Robot 6

Nathan Cosby and the fine art of the recap page

From Thor: The Mighty Avenger #4

Fans of Marvel comics, and the creation process, would do well to follow the Tumblr blog of editor Nathan Cosby, which, in addition to dog photos, boasts brief interviews with the likes of Fred Van Lente, Brian Clevinger and Kurt Busiek, and this: a look at Cosby’s approach to crafting a recap page, using Thor: the Mighty Avenger #4 as a sterling example.

“I like giving a new reader a sporting chance at understanding what they’re about to read,” he writes. “Lil’ context & a few character names never hurt nobody. But I hate. Hate. HATE dry, text-heavy recaps with no art. When your recap’s so boring that a reader would rather skip it than know what’s happened previously, then your recap has no purpose. Might as well have an ad to start the book.”


3 Comments

I really can’t stress enough how happy I am to see Thor: The Mighty Avenger get coverage. I hope it helps get readers interested in the book, so it can have a long run.

I love the way the re-cap page is handled in Thor The Mighty Avenger. Then again I just love Thor The Mighty Avenger.

There are several old comic book features that have stopped being used for no particular reason that I can see. Recap pages are only one of them.
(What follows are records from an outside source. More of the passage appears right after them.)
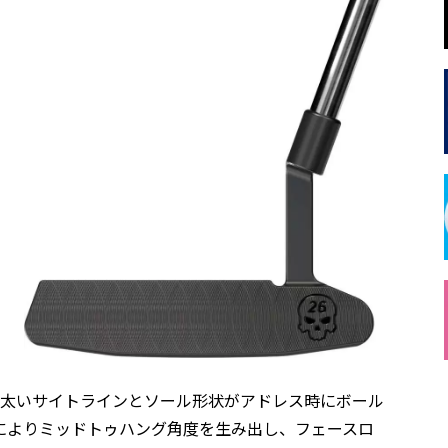
don」の太いサイトラインとソール形状がアドレス時にボール
によりミッドトゥハング角度を生み出し、フェースロ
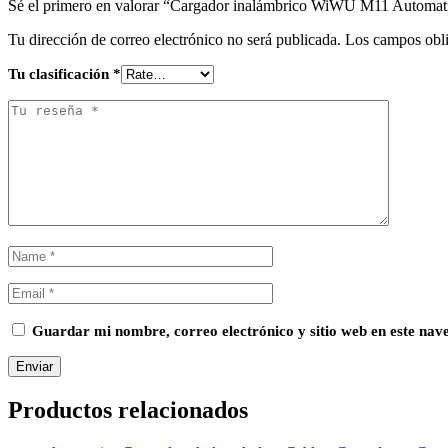
Sé el primero en valorar “Cargador inalámbrico WiWU M11 Automatic
Tu dirección de correo electrónico no será publicada.
Los campos obli
Tu clasificación
*
Guardar mi nombre, correo electrónico y sitio web en este na
Productos relacionados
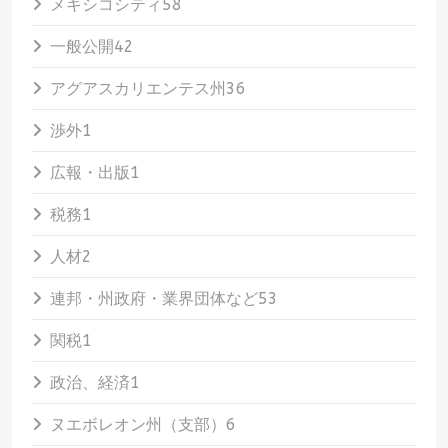
メキシコシティ
58
一般公開
42
アグアスカリエンテス州
36
渉外
1
広報・出版
1
税務
1
人材
2
連邦・州政府・業界団体など
53
関税
1
政治、経済
1
ヌエボレオン州（支部）
6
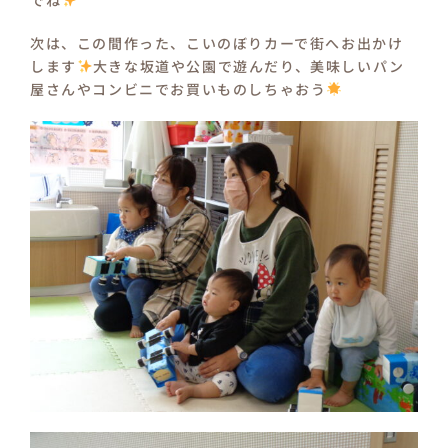
でね
次は、この間作った、こいのぼりカーで街へお出かけ
します
大きな坂道や公園で遊んだり、美味しいパン
屋さんやコンビニでお買いものしちゃおう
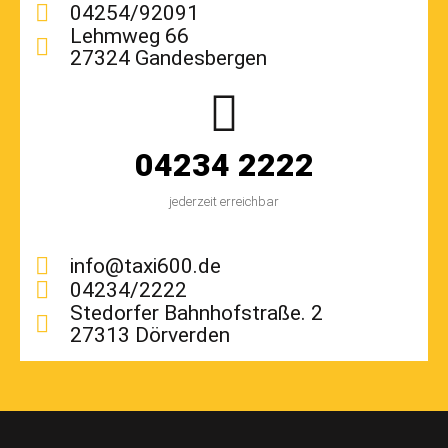
04254/92091
Lehmweg 66
27324 Gandesbergen
04234 2222
jederzeit erreichbar
info@taxi600.de
04234/2222
Stedorfer Bahnhofstraße. 2
27313 Dörverden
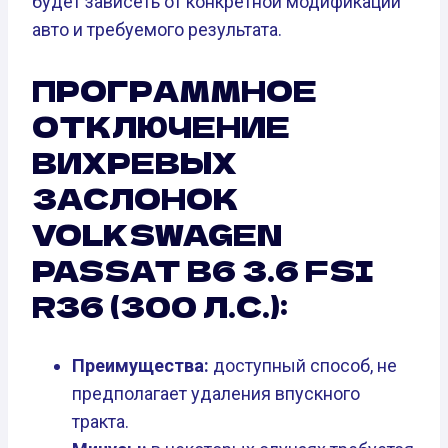
будет зависеть от конкретной модификации
авто и требуемого результата.
ПРОГРАММНОЕ
ОТКЛЮЧЕНИЕ
ВИХРЕВЫХ
ЗАСЛОНОК
VOLKSWAGEN
PASSAT B6 3.6 FSI
R36 (300 Л.С.):
Преимущества:
доступный способ, не
предполагает удаления впускного
тракта.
They have forgotten the old maxim “every comic is somebody’s first.” OK, so they shouldn’t be text pages or reprinted art, but name dropping and expositional dialogue can’t be that hard to insert in?

Other stuff I miss:
- Thought balloons: Why is it we never see what the characters are thinking anymore? You’d think that would be a key factor to understanding their points of view. Maybe to allow more of the art to be seen?
-Text boxes: the kind that explain things, or even the ones that reference other comics “*As seen in issue # X!” You’d think that promoting their other comics would also be a prority for any company. Maybe again to show off more of the art?
-Sound effects. OK, these carried a silly stigma from the silver age where they were ridiculous and huge. BAM! POW!! Still, without them, the action just looks… still to me. Silent. Like I’m watching a picture of a fight scene rather than imagining it’s taking place. I guess they just want to… you get it.